St. Nuno de Santa Maria Alvares Pereira, he went on, "was a great soldier and a great leader who never allowed his personal qualities to overshadow the supreme action of God. .... At the end of his life he retreated to a Carmelite convent that he himself had ordered to be built."

"This exemplary figure, his life characterized by faith and prayer in apparently unfavorable settings, shows that in any situation - even military life and warfare - it is possible to enact and fulfill the values and principles of Christian life, especially if one places oneself at the service of the common good and the glory of God."

Turning then to focus on St. Gertrude Comensoli, foundress of the Institute of Sisters of the Blessed Sacrament, Benedict XVI explained that the aim of her institute was "to translate 'charity contemplated' in the Eucharistic Christ into 'effective charity' through dedication to the needy.

"In a confused and often wounded society such as our own; to young people, such as those of our time, in search of values and of a meaning to give to their lives, St. Gertrude indicates a firm point of reference in God, Who in the Eucharist made Himself our traveling companion," he added.

Turning his attention then to St. Caterina Volpicelli, foundress of the Institute of Handmaidens of the Sacred Heart, the Pope noted how she "strove 'to be of Christ in order to bring to Christ' the people she came across in late nineteenth-century Naples, at a time of spiritual and social crisis."

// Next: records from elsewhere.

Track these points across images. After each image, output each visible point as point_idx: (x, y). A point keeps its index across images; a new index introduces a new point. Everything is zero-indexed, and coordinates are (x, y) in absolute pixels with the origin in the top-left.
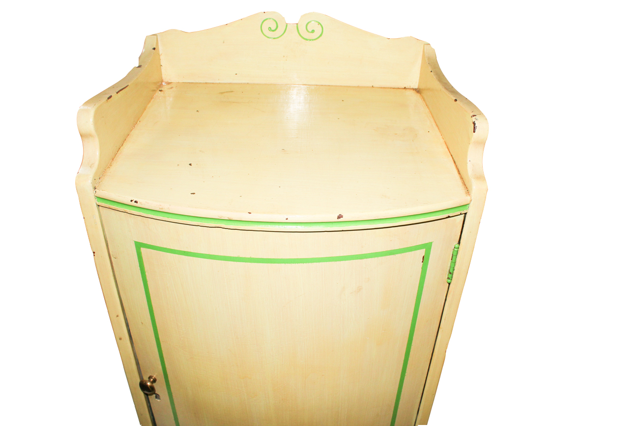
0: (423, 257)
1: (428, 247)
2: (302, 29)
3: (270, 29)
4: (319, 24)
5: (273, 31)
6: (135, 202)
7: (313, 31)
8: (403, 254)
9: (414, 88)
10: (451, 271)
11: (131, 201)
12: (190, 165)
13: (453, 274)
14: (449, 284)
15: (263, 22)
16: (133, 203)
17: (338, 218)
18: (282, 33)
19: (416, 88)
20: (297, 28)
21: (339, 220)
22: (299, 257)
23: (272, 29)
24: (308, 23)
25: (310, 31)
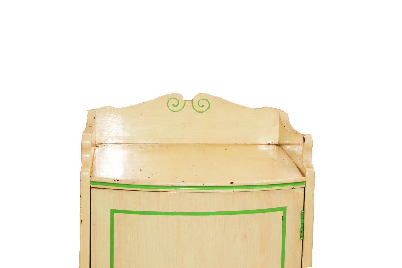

This saint, the Holy Father concluded, "shows her own spiritual daughters, and all of us, the demanding path to a conversion that changes the heart at its roots and translates into activities coherent with the Gospel. Thus it is possible to lay the foundations for a society open to justice and solidarity, overcoming that economic and cultural imbalance which still exists in a large part of our planet."